- The input
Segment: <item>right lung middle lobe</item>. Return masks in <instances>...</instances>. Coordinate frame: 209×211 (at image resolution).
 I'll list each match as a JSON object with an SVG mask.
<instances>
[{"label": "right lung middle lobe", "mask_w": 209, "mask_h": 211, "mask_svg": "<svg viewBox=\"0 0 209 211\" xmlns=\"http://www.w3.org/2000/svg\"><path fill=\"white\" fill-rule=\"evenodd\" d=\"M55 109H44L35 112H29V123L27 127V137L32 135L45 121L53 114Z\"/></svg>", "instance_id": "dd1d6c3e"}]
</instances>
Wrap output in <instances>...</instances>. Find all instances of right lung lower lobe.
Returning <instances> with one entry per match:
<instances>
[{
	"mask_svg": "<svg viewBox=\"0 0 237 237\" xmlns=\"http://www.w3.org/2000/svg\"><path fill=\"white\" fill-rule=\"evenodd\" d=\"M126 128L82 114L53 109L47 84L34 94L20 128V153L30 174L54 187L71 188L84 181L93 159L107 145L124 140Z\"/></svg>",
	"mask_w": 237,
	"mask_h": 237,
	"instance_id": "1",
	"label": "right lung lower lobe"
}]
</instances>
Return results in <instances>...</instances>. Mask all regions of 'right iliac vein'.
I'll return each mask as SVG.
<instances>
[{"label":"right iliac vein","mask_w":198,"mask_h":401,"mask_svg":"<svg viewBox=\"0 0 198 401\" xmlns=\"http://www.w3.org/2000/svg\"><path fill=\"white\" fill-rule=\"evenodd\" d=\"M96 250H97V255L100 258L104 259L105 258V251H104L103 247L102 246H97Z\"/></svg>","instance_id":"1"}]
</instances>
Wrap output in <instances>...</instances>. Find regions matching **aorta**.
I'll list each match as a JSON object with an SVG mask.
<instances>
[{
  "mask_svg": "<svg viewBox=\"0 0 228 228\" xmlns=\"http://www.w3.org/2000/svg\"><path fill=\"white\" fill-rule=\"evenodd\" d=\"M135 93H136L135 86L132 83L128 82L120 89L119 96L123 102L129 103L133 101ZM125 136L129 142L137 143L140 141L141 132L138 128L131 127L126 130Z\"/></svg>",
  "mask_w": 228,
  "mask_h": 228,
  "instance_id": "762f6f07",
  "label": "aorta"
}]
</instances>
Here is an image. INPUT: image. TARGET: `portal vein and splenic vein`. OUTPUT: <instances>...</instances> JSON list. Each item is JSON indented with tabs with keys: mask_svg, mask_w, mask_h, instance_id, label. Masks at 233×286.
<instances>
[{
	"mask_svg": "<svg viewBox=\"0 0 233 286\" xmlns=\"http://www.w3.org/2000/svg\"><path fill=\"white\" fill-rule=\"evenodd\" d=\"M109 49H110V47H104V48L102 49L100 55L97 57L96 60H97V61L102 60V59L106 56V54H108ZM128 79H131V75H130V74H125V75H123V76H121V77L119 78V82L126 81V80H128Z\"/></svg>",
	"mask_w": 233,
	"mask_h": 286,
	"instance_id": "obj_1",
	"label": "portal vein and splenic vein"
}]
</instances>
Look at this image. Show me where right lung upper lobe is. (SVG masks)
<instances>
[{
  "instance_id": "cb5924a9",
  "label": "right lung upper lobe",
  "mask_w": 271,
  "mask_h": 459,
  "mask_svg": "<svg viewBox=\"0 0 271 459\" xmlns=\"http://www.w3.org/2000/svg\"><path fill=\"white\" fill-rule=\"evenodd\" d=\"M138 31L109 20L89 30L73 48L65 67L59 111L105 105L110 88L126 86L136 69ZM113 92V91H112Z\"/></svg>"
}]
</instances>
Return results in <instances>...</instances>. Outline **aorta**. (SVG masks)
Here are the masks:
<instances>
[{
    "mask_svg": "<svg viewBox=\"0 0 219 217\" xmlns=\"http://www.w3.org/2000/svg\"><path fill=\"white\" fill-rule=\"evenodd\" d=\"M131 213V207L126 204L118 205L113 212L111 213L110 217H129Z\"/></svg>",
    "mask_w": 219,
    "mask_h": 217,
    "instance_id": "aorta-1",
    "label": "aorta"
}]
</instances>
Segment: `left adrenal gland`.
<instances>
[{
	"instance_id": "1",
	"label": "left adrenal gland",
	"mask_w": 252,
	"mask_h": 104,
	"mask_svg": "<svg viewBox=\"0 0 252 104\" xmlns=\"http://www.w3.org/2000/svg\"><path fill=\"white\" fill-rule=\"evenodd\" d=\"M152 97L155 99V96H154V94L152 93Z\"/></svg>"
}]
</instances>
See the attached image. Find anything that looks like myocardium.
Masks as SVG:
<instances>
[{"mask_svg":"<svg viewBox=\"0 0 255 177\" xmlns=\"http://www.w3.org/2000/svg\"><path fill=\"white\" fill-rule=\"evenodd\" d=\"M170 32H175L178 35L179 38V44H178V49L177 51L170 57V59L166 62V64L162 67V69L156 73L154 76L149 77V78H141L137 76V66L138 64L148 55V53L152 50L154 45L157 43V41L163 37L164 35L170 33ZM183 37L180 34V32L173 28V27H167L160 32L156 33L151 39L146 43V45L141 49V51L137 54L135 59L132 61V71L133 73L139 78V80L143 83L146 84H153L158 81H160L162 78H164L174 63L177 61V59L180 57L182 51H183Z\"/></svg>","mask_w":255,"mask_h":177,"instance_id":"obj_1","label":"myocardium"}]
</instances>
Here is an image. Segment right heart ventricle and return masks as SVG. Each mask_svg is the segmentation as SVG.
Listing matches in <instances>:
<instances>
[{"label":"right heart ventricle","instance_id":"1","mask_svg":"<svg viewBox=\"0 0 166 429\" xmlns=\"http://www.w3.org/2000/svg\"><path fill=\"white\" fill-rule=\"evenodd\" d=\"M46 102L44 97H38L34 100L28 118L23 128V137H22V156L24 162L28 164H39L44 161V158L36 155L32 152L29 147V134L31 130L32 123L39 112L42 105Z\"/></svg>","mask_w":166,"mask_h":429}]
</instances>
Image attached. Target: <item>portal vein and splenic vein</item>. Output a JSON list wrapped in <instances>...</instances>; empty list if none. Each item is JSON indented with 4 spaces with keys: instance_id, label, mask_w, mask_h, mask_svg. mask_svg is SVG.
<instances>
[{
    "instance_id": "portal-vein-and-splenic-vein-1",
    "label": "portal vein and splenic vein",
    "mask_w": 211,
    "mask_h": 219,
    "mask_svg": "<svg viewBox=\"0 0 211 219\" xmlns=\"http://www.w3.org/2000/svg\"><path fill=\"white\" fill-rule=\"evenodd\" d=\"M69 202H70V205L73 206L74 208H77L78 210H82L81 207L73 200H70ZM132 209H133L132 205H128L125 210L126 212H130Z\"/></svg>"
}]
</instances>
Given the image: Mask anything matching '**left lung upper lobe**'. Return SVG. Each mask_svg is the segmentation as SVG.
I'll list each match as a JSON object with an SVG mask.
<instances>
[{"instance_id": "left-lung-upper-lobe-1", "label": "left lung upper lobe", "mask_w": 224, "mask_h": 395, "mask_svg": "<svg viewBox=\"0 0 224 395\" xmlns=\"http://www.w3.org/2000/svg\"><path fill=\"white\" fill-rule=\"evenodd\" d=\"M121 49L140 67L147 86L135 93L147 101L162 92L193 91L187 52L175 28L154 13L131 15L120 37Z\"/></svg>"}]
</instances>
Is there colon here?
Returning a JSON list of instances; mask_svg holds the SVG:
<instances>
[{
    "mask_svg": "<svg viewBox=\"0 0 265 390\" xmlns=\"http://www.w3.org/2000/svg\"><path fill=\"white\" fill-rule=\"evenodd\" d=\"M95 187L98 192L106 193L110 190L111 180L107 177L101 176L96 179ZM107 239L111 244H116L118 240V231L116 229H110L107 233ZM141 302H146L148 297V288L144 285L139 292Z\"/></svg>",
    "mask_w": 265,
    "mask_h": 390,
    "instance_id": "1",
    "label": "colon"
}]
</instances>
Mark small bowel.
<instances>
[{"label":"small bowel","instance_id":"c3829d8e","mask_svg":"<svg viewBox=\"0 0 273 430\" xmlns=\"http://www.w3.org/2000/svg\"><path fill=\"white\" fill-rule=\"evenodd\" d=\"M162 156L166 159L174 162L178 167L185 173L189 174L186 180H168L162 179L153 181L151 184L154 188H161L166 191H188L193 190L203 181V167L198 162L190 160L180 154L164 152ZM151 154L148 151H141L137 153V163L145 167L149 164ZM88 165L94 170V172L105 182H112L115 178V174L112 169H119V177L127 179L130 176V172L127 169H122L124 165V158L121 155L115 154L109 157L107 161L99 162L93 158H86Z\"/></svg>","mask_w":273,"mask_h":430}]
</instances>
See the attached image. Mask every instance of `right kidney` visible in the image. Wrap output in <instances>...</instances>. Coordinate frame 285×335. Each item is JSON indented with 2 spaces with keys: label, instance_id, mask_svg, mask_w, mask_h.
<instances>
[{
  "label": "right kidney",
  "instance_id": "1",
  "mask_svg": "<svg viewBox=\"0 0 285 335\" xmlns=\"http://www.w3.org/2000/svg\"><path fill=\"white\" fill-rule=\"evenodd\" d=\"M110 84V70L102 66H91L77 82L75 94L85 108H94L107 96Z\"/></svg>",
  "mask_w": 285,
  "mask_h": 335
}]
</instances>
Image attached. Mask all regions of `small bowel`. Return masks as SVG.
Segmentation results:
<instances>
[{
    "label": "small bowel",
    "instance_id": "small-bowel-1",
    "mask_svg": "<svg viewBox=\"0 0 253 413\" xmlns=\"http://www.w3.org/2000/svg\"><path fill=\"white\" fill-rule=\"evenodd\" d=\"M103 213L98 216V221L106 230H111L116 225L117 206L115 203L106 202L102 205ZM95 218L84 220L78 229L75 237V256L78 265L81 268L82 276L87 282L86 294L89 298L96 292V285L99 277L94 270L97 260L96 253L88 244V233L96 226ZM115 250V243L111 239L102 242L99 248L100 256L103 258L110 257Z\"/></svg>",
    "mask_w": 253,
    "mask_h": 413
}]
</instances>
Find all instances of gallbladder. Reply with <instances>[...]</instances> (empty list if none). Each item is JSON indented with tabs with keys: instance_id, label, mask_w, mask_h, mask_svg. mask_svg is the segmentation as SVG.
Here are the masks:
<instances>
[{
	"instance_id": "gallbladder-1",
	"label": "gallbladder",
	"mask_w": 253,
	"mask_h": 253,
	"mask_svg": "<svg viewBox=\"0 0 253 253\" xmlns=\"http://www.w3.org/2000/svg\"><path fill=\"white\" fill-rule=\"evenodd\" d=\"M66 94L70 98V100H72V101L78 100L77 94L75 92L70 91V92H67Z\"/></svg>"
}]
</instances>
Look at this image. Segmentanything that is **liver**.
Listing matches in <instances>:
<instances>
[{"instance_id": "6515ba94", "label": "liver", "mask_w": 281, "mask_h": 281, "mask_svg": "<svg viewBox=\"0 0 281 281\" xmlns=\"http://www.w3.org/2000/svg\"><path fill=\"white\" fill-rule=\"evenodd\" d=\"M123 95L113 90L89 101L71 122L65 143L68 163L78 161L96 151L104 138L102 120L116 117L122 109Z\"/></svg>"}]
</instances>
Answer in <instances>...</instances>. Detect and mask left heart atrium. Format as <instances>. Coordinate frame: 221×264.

- Short problem
Arrange everything from the line that contains "Find all instances of gallbladder." down to the end of the material as a Markdown table with the columns Row and Line. Number each line in Row, and leave out any blank lines.

- Response to this exercise
| Row | Line |
|---|---|
| 1 | Find all instances of gallbladder. Reply with <instances>[...]</instances> (empty list if none). Each item is JSON indented with tabs with keys: instance_id, label, mask_w, mask_h, mask_svg. mask_svg is the segmentation as SVG. |
| 2 | Here are the masks: |
| 3 | <instances> |
| 4 | [{ |
| 5 | 	"instance_id": "gallbladder-1", |
| 6 | 	"label": "gallbladder", |
| 7 | 	"mask_w": 253, |
| 8 | 	"mask_h": 253, |
| 9 | 	"mask_svg": "<svg viewBox=\"0 0 253 253\" xmlns=\"http://www.w3.org/2000/svg\"><path fill=\"white\" fill-rule=\"evenodd\" d=\"M66 94L70 98V100H72V101L78 100L77 94L75 92L70 91V92H67Z\"/></svg>" |
| 10 | }] |
| 11 | </instances> |
| 12 | Look at this image. Segmentanything that is **liver**. |
| 13 | Listing matches in <instances>: |
| 14 | <instances> |
| 15 | [{"instance_id": "6515ba94", "label": "liver", "mask_w": 281, "mask_h": 281, "mask_svg": "<svg viewBox=\"0 0 281 281\" xmlns=\"http://www.w3.org/2000/svg\"><path fill=\"white\" fill-rule=\"evenodd\" d=\"M123 95L113 90L89 101L71 122L65 143L68 163L78 161L96 151L104 138L102 120L116 117L122 109Z\"/></svg>"}] |
| 16 | </instances> |
| 17 | Answer in <instances>...</instances>. Detect and mask left heart atrium. Format as <instances>. Coordinate frame: 221×264. |